The idea being, you're stimulating and prolonging a T-cell response that's gotten sparked off. So CD28 is what's called signal two. You need a signal one to go with it.
Mm-hmm.
So brand-new mechanism, unproven, but enormous potential, and, you know, we're been enrolling for just a little over a year, and things are moving forward rapidly.
Do you think we could see that enriched prostate patient population data, data from those this year? Next year?
We're, we're not guiding on public disclosure. We do anticipate that our, we're, we're gonna be getting to places similar to our 819 program, where dose levels that we, we target based on our understanding of the mechanism, ought to start showing us activity and how—what kind of safety profile you get with that. So, so, this year is gonna be a, a big year for that program, and we'll guide on disclosures at the, the right time.

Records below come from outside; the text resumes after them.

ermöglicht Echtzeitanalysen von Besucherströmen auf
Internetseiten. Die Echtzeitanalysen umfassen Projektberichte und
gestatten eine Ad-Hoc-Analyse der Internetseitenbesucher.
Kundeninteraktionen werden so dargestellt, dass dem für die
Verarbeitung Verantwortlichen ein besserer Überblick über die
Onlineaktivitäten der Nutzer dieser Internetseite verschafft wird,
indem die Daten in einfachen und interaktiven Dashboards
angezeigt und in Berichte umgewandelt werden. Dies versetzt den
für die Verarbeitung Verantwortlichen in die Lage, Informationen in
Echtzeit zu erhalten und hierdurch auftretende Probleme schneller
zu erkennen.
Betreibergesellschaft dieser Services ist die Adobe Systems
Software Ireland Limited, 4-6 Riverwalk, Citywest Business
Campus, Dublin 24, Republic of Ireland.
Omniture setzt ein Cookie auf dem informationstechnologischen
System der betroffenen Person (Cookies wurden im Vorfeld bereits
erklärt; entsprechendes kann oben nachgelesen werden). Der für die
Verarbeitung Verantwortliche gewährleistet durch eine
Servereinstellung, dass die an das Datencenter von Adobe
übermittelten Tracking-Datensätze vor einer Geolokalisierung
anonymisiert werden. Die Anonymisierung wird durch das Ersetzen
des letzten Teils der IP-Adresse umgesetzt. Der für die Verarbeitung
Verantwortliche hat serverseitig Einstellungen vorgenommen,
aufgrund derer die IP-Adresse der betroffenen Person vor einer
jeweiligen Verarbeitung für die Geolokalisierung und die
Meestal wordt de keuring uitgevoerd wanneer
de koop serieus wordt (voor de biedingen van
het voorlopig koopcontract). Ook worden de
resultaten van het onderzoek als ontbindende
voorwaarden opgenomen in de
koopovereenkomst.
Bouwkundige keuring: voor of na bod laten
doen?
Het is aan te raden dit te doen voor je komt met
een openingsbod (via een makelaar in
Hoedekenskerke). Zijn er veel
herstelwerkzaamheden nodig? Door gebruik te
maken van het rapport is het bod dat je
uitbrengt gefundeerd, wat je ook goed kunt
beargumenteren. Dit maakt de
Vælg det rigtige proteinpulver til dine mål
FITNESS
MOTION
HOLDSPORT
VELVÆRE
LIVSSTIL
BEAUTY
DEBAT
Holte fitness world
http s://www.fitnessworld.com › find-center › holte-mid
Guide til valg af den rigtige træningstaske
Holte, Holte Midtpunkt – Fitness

Okay. Real quick, let's go to 541, 541. Let's see. Right now you're going forward in ovarian cancer with this, but tell us more about this target, the kind of science that you've incorporated here. It's the same kind of costim science behind 808. So yeah, what do you love about this program?
XmAb 819. So, XmAb 541 is much like XmAb 819.
Yeah.
It's designed very similarly. It's a CD3 bispecific. Claudin-6 is a great target because from a tumor perspective, it's high on ovarian over a majority of patients and maybe a smaller percentage of patients in other tumors like lung, HCC, so nominally, it's great by its expression profile is a really great one to have because it looks so clean, but very closely related family member claudins are heavily expressed in all sorts of healthy tissue, so it was a tough design problem. Our 2+1 format, much like 819, lets us dial that in, and you know, it's one where we think, again, immunotherapy activity in ovarian cancer and in lung with a direct cytotoxic would be really great. I mean, maybe you could talk about operationally where we are.

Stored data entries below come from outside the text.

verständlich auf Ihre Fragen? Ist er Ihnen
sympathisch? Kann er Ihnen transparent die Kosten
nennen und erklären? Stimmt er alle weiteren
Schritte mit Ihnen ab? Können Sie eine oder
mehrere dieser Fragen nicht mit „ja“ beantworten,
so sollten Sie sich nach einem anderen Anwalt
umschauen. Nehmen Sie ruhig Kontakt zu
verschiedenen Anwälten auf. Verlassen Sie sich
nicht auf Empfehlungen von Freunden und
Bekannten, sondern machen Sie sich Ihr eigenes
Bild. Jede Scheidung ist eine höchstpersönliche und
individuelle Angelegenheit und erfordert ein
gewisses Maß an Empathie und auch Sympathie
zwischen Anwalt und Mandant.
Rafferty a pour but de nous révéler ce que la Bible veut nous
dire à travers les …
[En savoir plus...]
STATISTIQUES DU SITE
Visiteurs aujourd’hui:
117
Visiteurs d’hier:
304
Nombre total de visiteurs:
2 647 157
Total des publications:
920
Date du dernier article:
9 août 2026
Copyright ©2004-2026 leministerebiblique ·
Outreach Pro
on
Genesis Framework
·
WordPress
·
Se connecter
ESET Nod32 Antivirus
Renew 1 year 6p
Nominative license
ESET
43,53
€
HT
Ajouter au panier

Yeah, so we filed the IND, and we're hoping for first patient in the first half of this year. So that's another one like 819, where we have a lot of excitement. You know, ovarian cancer docs in particular are really excited about the product, want to be involved with us and with this product, w-
Yeah, and it's the same design format-
Mm-hmm.
Our 2+1 XmAb format as XmAb819, and is xaluritamig, which our partner Amgen presented-
Mm-hmm.
Really promising data for in prostate, as we mentioned last ESMO. So this design is starting to get its validation, and it's the ability to carve away tumor tissue for CD3 killing from healthy tissue is the goal, and, you know, xaluritamig targets STEAP1 is a particularly tough one, so it looks like there's a foothold we've got there that hopefully 819 and 541 can race through.

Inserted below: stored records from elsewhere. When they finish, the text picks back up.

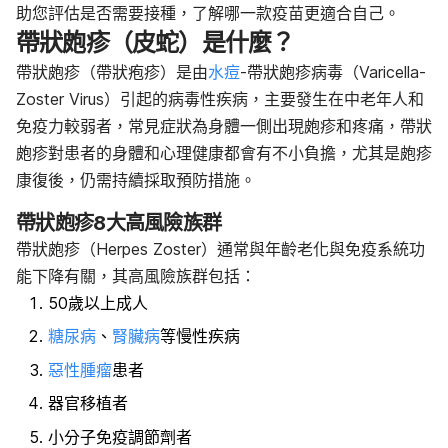
助您評估是否需要接種，了解哪一款疫苗更適合自己。
帶狀皰疹（皮蛇）是什麼？
帶狀皰疹（帶狀疱疹）是由
水痘
-帶狀皰疹病毒（Varicella-
Zoster Virus）引起的病毒性疾病，主要發生在中老年人和
免疫力較弱者，常見症狀為身體一側出現皰疹和疼痛，帶狀
皰疹對患者的身體和心理健康都會有不小負擔，尤其是皰疹
康復後，仍需持續採取預防措施。
帶狀皰疹8大高風險族群
帶狀皰疹（Herpes Zoster）通常與年齡老化與免疫系統功
能下降有關，其高風險族群包括：
50歲以上成人
糖尿病
、
腎臟病
等慢性疾病
惡性腫瘤
患者
器官移植者
小分子免疫調節劑者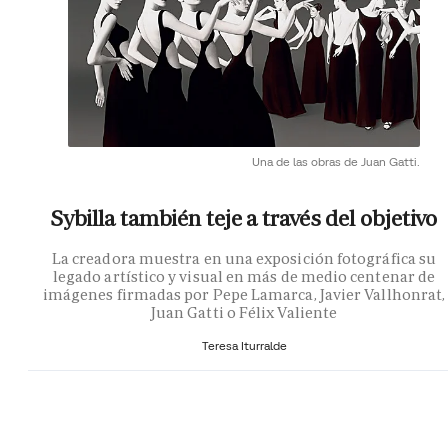
Una de las obras de Juan Gatti.
Sybilla también teje a través del objetivo
La creadora muestra en una exposición fotográfica su
legado artístico y visual en más de medio centenar de
imágenes firmadas por Pepe Lamarca, Javier Vallhonrat,
Juan Gatti o Félix Valiente
Teresa Iturralde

Yeah. What's KOL enthusiasm like for this? You know, if you had to gauge what you think the--based on your feedback that you get-
Mm-hmm.
the potential rate of enrollment?
So-
Yeah, I think it's high. I don't know how. You know, it's hard to translate that into enrollment, but I would think, based on their enthusiasm, that our enrollment's gonna be good.
Mm-hmm.
It's gonna meet our expectations, and that we'll rapidly, as rapidly as we can, go through phase one. I mean, you have to remember that CD3's require... You know, they're a little different than other products, because they require prime step and target dose.
Mm-hmm.
Right? So it typically takes a little longer to get to your recommended phase two dose, but we have a lot of enthusiasm for the target, for the mechanism, for, for a CD3 T-cell engager, as compared to other, you know-
Mm-hmm
... mechanisms to approach prostate, ovarian cancer. Yeah.
Okay.
So I predict we're gonna do well there.
Yeah. Well, hopefully, we got to the major highlights of the pipeline. Obviously, we'd be here all day if we talked about every single program. But I, I do appreciate you guys taking the time and, and teaching us up on the, on the things that you have going on right now.